English, Bollard and the price enigma

Which would you rather have: prices going up or prices going down? Be careful how you answer. Bill English and Alan Bollard are listening.

There is much talk in Europe and the United States of deflation if governments act too soon to reduce or reverse their fiscal stimuluses by cutting spending and/or raising taxes, even though many are on a road to seriously high debt.

Deflation, in this context, is a spiral of lower prices encouraging consumers to delay purchases, causing profits to contract, jobs to be lost, demand to fall further, prices to drop again and so on. Investors, who are critical to ending the spiral, give up.

That happened in the 1930s depression. Governments are said to have accentuated the spiral by cutting spending. Since then rich-country governments have leaned against recessions, or tried to — as here in 2008 and 2009 and for the coming fiscal year.

But stimulus sometimes fails. In Japan for two decades since its financial and house bubble burst economic growth has been stalled, despite near-zero interest rates and huge fiscal stimuluses.

These spectres have spooked Ben Bernanke, head of the United States’ central bank, who made his academic reputation analysing the 1930s depression. So, too, New York Times Nobel Prize economist-columnist Paul Krugman, who wrote on May 20 the United States was “looking more and more like Japan… Low inflation, or worse yet, deflation, tends to perpetuate an economic slump, because it encourages people to hoard cash rather than spend, which keeps the economy depressed, which leads to more deflation.”

A week later, when the United States’ “core” inflation fell to 0.9 per cent, Krugman blogged: “It’s not hard to see Japan-style deflation emerging if the economy stays weak.”
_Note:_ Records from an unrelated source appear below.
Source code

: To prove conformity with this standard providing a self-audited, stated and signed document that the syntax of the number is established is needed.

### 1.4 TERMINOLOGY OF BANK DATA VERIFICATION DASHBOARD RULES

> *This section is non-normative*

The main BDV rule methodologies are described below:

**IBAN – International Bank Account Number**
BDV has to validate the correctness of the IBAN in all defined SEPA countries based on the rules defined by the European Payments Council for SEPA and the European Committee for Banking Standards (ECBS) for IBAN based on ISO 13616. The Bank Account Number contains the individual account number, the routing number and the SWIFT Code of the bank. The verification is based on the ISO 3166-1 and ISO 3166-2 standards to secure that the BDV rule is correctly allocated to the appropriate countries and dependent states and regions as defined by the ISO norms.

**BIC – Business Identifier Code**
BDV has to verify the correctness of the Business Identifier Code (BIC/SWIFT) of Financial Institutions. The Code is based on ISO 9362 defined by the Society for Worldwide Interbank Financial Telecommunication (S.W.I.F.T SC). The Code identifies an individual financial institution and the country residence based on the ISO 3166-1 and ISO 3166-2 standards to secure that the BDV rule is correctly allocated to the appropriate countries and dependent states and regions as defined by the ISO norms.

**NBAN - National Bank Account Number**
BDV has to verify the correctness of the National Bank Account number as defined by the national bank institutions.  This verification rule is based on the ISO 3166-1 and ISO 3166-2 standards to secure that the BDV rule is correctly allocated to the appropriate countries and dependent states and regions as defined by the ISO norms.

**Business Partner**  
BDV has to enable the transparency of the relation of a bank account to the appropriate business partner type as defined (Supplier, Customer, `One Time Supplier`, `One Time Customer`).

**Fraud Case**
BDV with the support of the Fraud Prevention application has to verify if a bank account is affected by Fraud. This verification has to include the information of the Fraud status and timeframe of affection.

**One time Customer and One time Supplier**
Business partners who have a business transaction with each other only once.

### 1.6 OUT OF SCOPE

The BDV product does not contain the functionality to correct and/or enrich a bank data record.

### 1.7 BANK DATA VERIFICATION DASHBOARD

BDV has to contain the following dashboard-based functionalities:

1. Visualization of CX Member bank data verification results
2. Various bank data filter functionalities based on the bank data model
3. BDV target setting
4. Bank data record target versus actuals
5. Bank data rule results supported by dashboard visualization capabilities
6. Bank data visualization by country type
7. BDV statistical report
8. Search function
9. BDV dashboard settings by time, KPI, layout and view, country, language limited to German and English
Krugman is a bit left of centre — “liberal” in American jargon. Financial Times super-guru Martin Wolf is right of centre, a vigorous defender of markets and capitalism. On June 8 he worried that a consensus forming for fiscal “consolidation” (cutting spending and/or raising taxes) might replicate Japan’s experience.

“Another economic shock could shift these economies” — Germany (inflation 0.3 per cent) and the United States — “into deflation, with all the attendant difficulties of trying to make monetary policy bite in a world of post-bubble deleveraging,” he wrote. The Economist magazine, usually a fiscal hawk, concurred.

Now note a warning by John Key last month of a possible “double-dip” world recession or new global shock, implying Bill English’s modest fiscal restraint is insurance. Greece’s default on debts in all but name (and still likely in fact, some economists here say) was driving fear through financial markets and governments.

Next heed Krugman’s warning against learning lessons from the wrong history. Wolf said the 1990s success of debt-busting fiscal tightening by Sweden and Canada depended on export surges but “there is no world economy big enough to offset renewed contraction in Europe and the United States”. Krugman worried that the low euro’s boon to German and other European exporters will beggar the United States.

But are the 1930s and Japan the appropriate histories? Japan’s ingrained savings culture is not the North Atlantic countries’ (and our) ingrained borrow-and-spend-up culture. Rich countries’ huge budget deficits and steeply climbing debt are lightyears from 1930s fiscal parsimony. China (now having to fight rising inflation) was poor then.

Here is another history: digitisation, globalisation and low-wage China’s entry into global manufacturing lowered costs in the 1990s and early 2000s but central bankers kept consumer prices rising. Money supply ballooned, asset bubbles grew, unregulated bankers did brilliant things with debt and we got the great financial crash.

Here deflation talk is academic. Government debt is relatively low. The Reserve Bank keeps inflation mostly in the top half of its 1-3 per cent target band. Here consumers need to spend less, not more.

The risk, as Bollard said in a tough speech last week, is of a sudden stop in foreign lending to our banks because of “unsustainable” astronomical private debt and chronic, large external deficits. So, save more and spend less on imported consumer items. English loudly agrees.

But English’s October GST increase instantly wipes 2.2 per cent off your savings. And the 2.5 per cent inflation (net of the GST rise) which Bollard projects through to 2012 would, if it ran on for 10 years, wipe more than a fifth off your nest-egg’s real value. To keep up you need high interest rates.

Of course, it works in reverse for borrowers. And borrowers include firms which must be confident to invest if the economy is to grow sustainably and build general prosperity.

And if the rich world has a bout of deflation and stops spending, our exports will slow, general prosperity will stall and interest on savings will fall.

So which would you rather have: prices going up or prices going down?